The post's headline numbers — interactively
These estimates come straight from the post — §5 (SAR, SEM), §6 (SLX, SDM), §8 (SDEM, SAC, GNS), and the §9.2 comparison table. The y-axis lists the eight spatial models. The facets are the three impact components: direct, indirect (spillover), and total. Toggle which models and which regressor (INC or HOVAL) to display.
What to look for
- Toggle OLS only: watch the indirect-effect facet collapse to zero. OLS has no spillover channel by construction. SEM is similar: zero indirect by construction (the error structure does not propagate to outcomes).
- Toggle SLX, SDM, SDEM together: for INC, all three give large negative indirect effects (−1.20 to −1.50). For HOVAL, all three give small positive insignificant indirect effects. This agreement across non-nested models is the §9.1 robustness argument.

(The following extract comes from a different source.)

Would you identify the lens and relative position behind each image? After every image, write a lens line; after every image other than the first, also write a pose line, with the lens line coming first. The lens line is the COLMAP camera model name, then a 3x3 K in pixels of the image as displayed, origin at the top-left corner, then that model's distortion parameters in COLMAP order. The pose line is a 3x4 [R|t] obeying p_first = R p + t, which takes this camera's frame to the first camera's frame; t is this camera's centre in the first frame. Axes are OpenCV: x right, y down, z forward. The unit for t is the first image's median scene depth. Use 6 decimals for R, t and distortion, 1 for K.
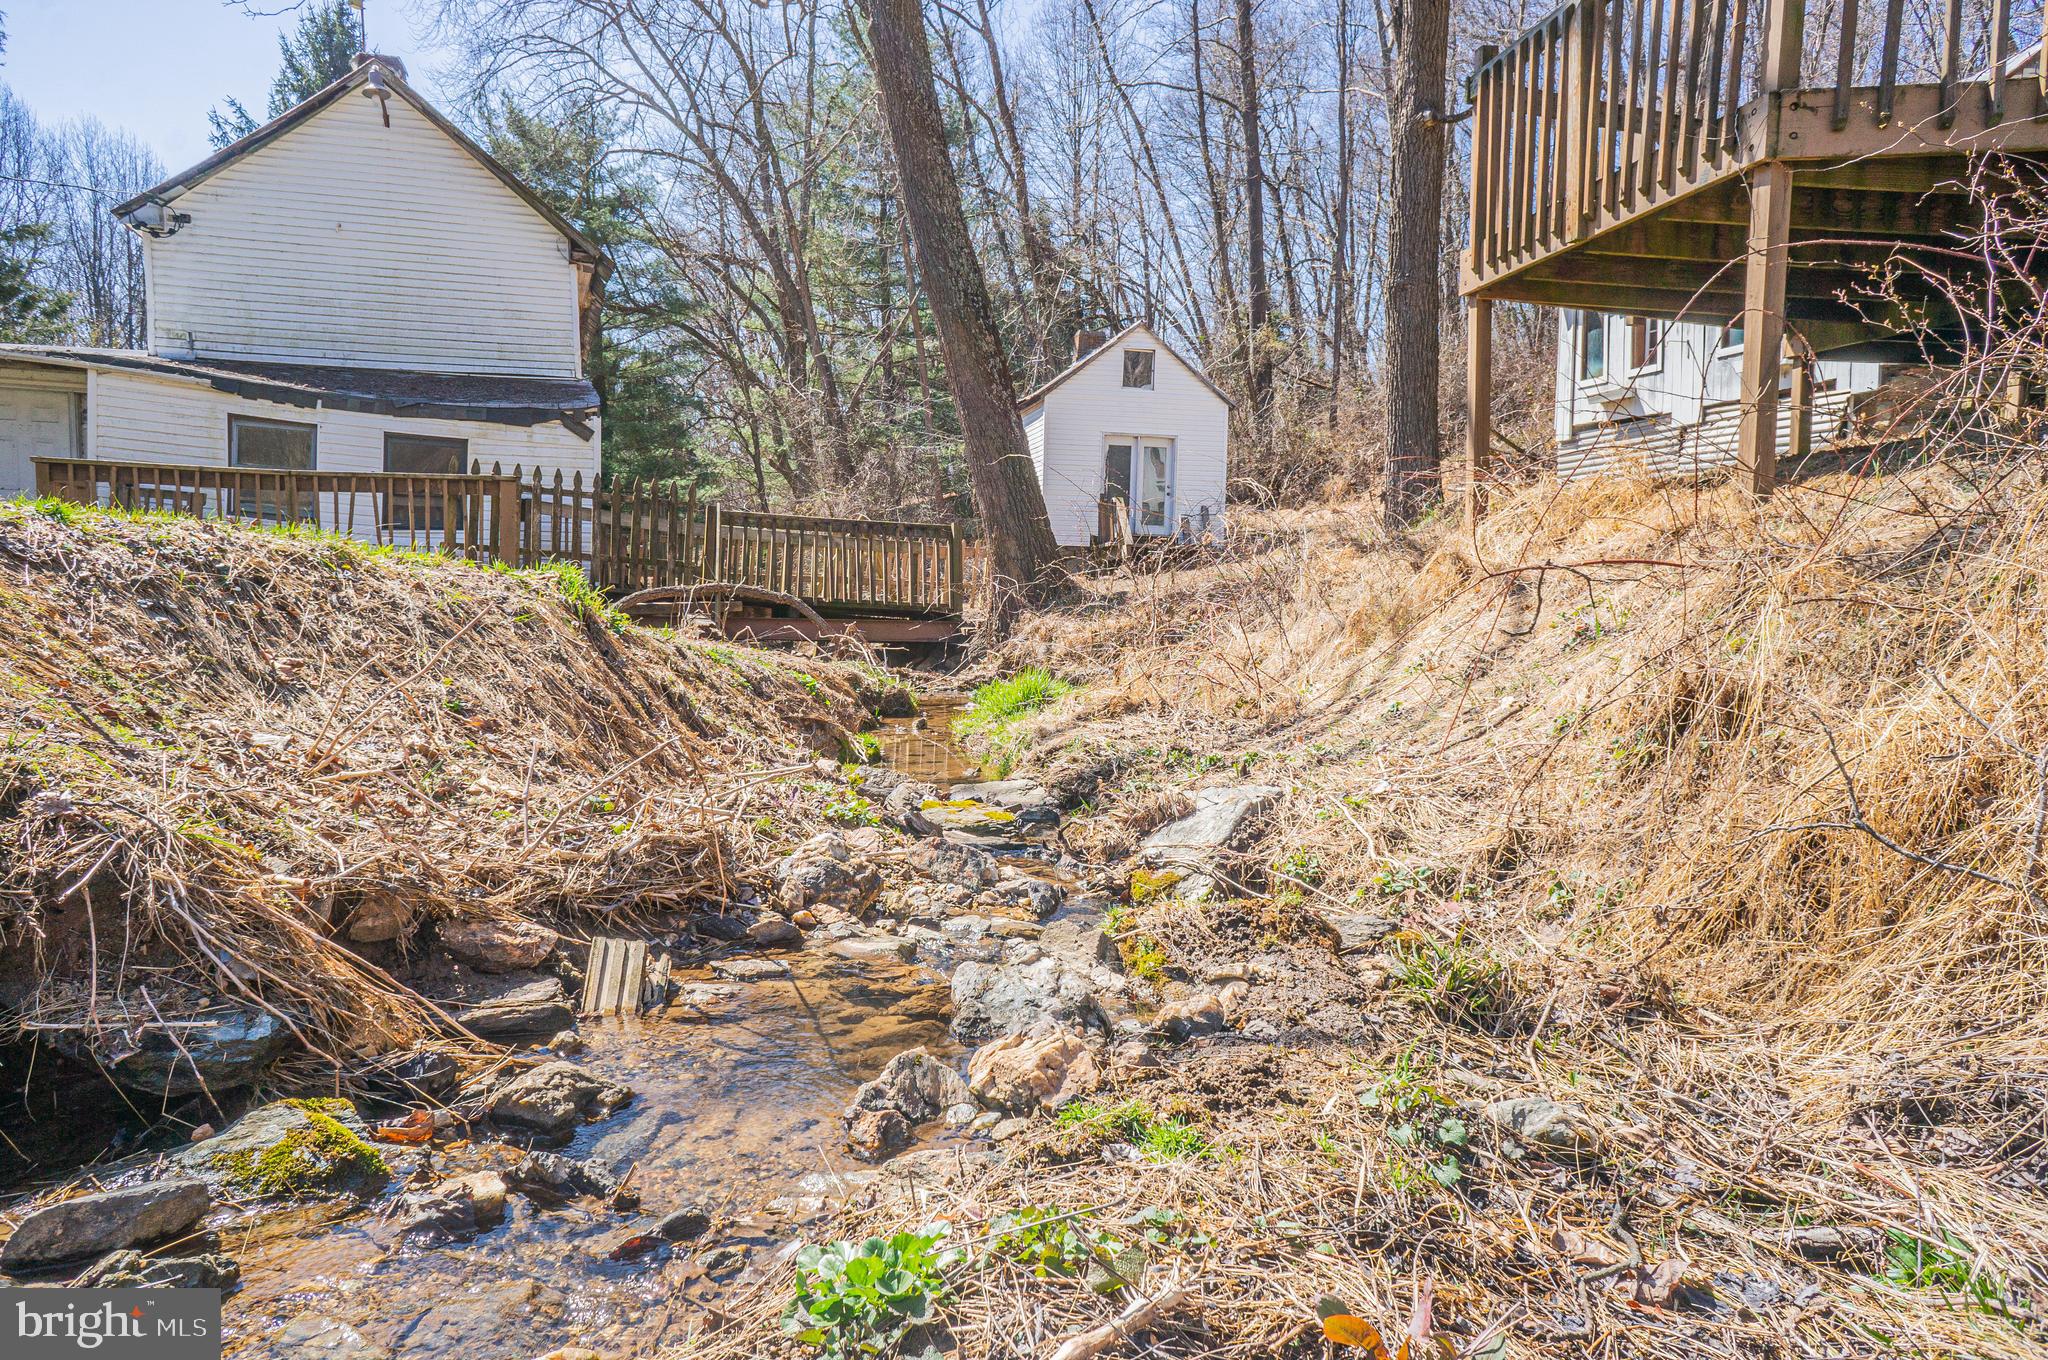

- Switch the regressor to HOVAL: notice that SAR forces a negative indirect effect (−0.20), proportional to its direct effect. The SLX, SDM, and SDEM give positive indirect effects. The SAR's proportional-ratio constraint is doing harm here.
- Compare total effects: for INC, OLS gives −1.60. SDM/SDEM give −2.26 to −2.52. That is the 40–55% understatement the post highlights as the headline finding.
Regressor
Models to display
Why does SAR force a constant indirect/direct ratio?

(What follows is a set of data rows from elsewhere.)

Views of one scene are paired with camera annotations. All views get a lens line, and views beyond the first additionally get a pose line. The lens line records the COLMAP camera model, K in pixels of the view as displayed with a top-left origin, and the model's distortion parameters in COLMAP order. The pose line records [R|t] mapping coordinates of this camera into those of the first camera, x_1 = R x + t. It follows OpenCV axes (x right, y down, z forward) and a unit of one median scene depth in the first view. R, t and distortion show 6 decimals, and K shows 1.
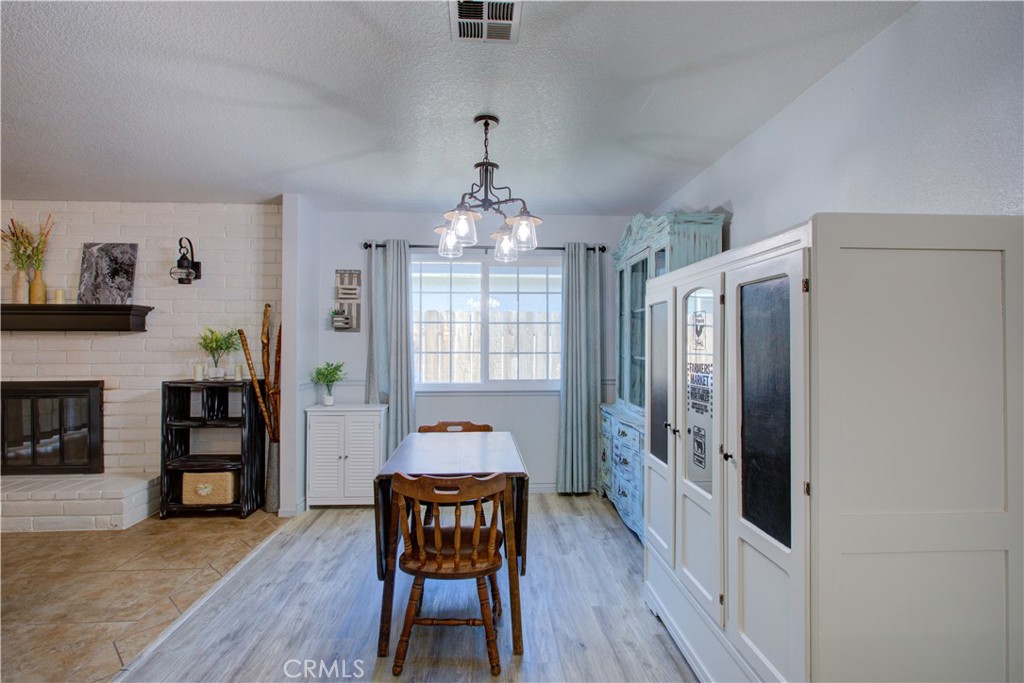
lens RADIAL K [[465.5, 0, 511.3], [0, 465.5, 337.6], [0, 0, 1]] dist [0.005684, -0.000004]
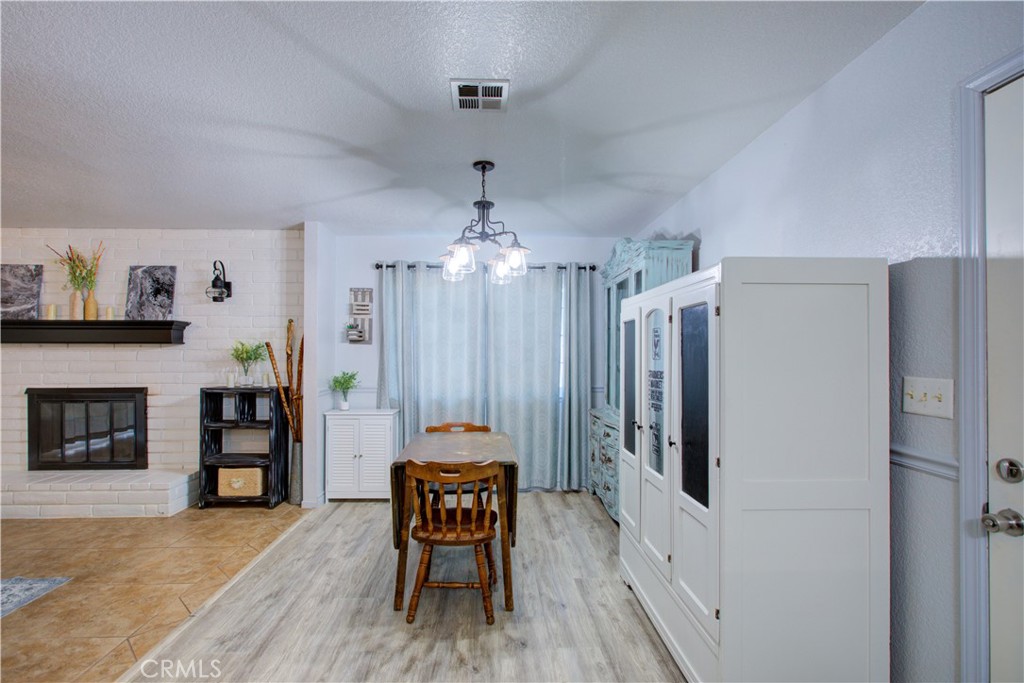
lens RADIAL K [[465.5, 0, 510.4], [0, 465.5, 351.0], [0, 0, 1]] dist [0.005684, -0.000004]
pose [[0.999948, -0.000392, -0.010183, 0.023837], [0.000443, 0.999987, 0.005007, -0.001745], [0.010181, -0.005011, 0.999936, -0.161437]]
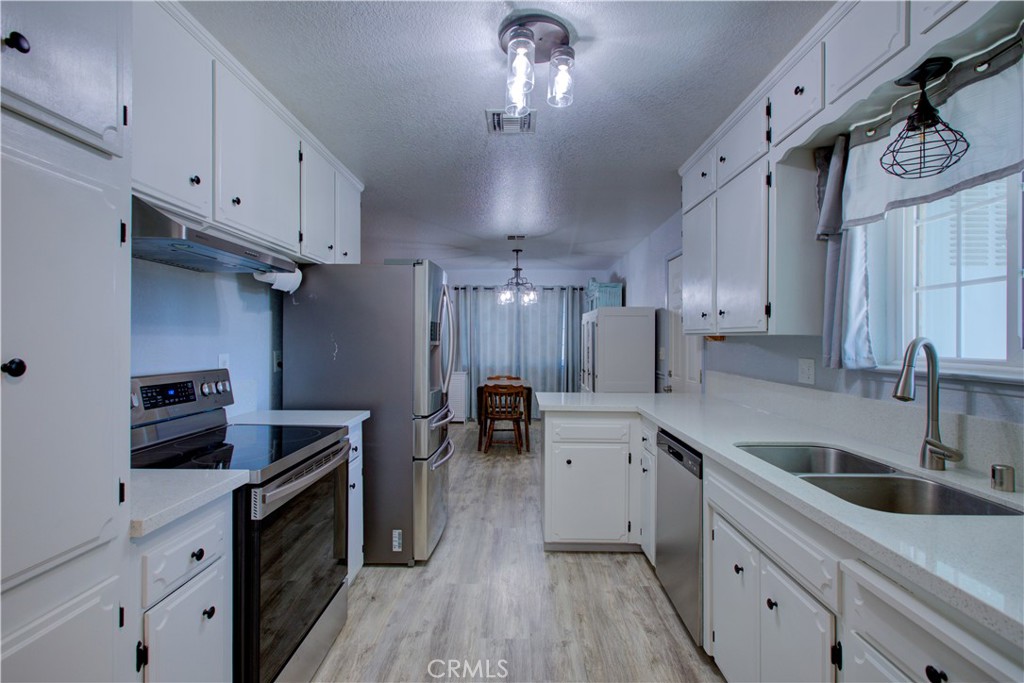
lens RADIAL K [[465.5, 0, 513.3], [0, 465.5, 336.4], [0, 0, 1]] dist [0.005684, -0.000004]
pose [[0.997183, 0.002287, -0.074977, 0.102394], [-0.001890, 0.999984, 0.005365, -0.016780], [0.074988, -0.005209, 0.997171, -1.349958]]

In SAR, all spillovers come from the spatial multiplier (I − ρW)−1.
That matrix is the same for every regressor — so the ratio of off-diagonal
to diagonal terms is identical across INC and HOVAL. The bare coefficient
multiplies through both. In Columbus, this forces HOVAL's indirect effect
to be ≈ 0.69 × HOVAL's direct effect, with the same sign (negative). But
the SLX, SDM, and SDEM all estimate the HOVAL indirect freely — and find
it small and positive. The data prefers the unrestricted ratio.
Connecting back to Tab 3
The DGP simulator in Tab 3 generates data with known ρ, λ, θ. When you set θ ≠ 0, an OLS estimator hides the spillover entirely. When you set ρ ≠ 0, a SAR recovers the spillover but forces it to be proportional across regressors. The forest plot above is the real-data counterpart: every row shows what each estimator finds when the truth is unknown but spatial.
- INC total effect: OLS = −1.60; SAR = −1.86; SDM = −2.52; SDEM = −2.26. Spread of 0.92 across models.
- INC direct effect: all spatial models cluster between −0.94 and −1.10. The direct effect is robust to specification choice.
- INC indirect effect: 0 (OLS, SEM), −0.76 (SAR), −1.20 to −1.50 (SLX, SDM, SDEM). Identifying the indirect effect is the value-added of spatial econometrics.